REPUBLIKA.CO.ID, YANGON -- Pemimpin junta Myanmar Min Aung Hlaing menegaskan kembali janjinya pada Sabtu (27/3) untuk mengadakan pemilihan umum setelah kudeta bulan lalu. Ia juga mengatakan bahwa tindakan kekerasan tidak pantas, pada saat tentara secara paksa menekan protes terhadap pengambilalihan kekuasaan itu.
Berbicara pada parade tahunan Hari Angkatan Bersenjata, dia menyambut kehadiran pasukan Rusia dan mengatakan Rusia adalah teman sejati. Dia mengatakan tentara harus merebut kekuasaan pada 1 Februari karena tindakan melanggar hukum oleh Liga Nasional untuk Demokrasi (NLD) yang digulingkan dari pemimpin yang sekarang ditahan Aung San Suu Kyi.
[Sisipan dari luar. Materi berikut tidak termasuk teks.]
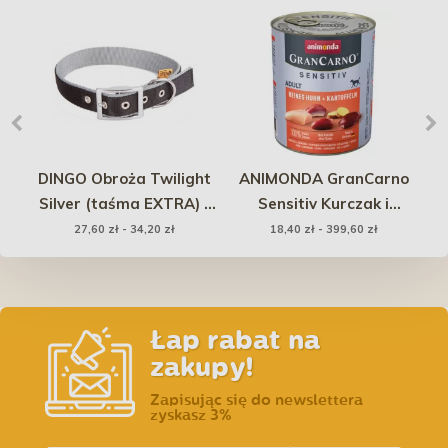
a z
DINGO Obroża Twilight
ANIMONDA GranCarno
 46
Silver (taśma EXTRA) -
Sensitiv Kurczak i
czarna
Ziemniaki 800g
b
27,60 zł - 34,20 zł
18,40 zł - 399,60 zł
Łap rabat na
zakupy!
Zapisując się do newslettera
zyskasz 3%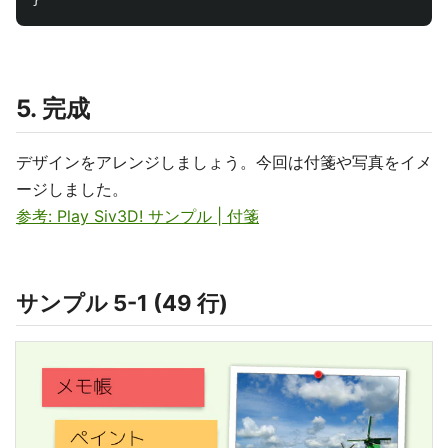
5. 完成
デザインをアレンジしましょう。今回は付箋や写真をイメ
ージしました。
参考: Play Siv3D! サンプル | 付箋
サンプル 5-1 (49 行)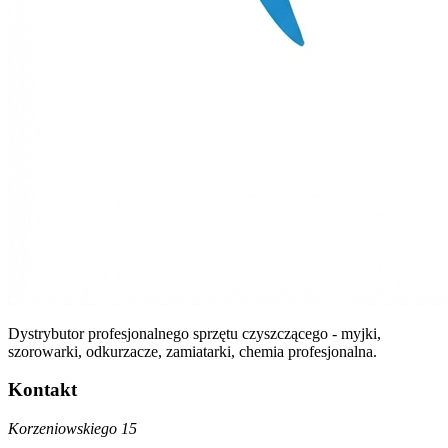
Dystrybutor profesjonalnego sprzętu czyszczącego - myjki,
szorowarki, odkurzacze, zamiatarki, chemia profesjonalna.
Kontakt
Korzeniowskiego 15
Dia menambahkan bahwa beberapa pemimpin partai telah dinyatakan bersalah melakukan korupsi dan tindakan hukum diambil untuk melawan mereka.
Kudeta militer di Myanmar itu mendapat protes dari para pemimpin dunia, Seken PBB Antonio Guterres dan Paus Fransiskus. Presiden AS Joe Biden mengatakan dalam demokrasi, tentara tidak dapat membatalkan pemilu yang sudah disahkan oleh lembaga pemilihan umum.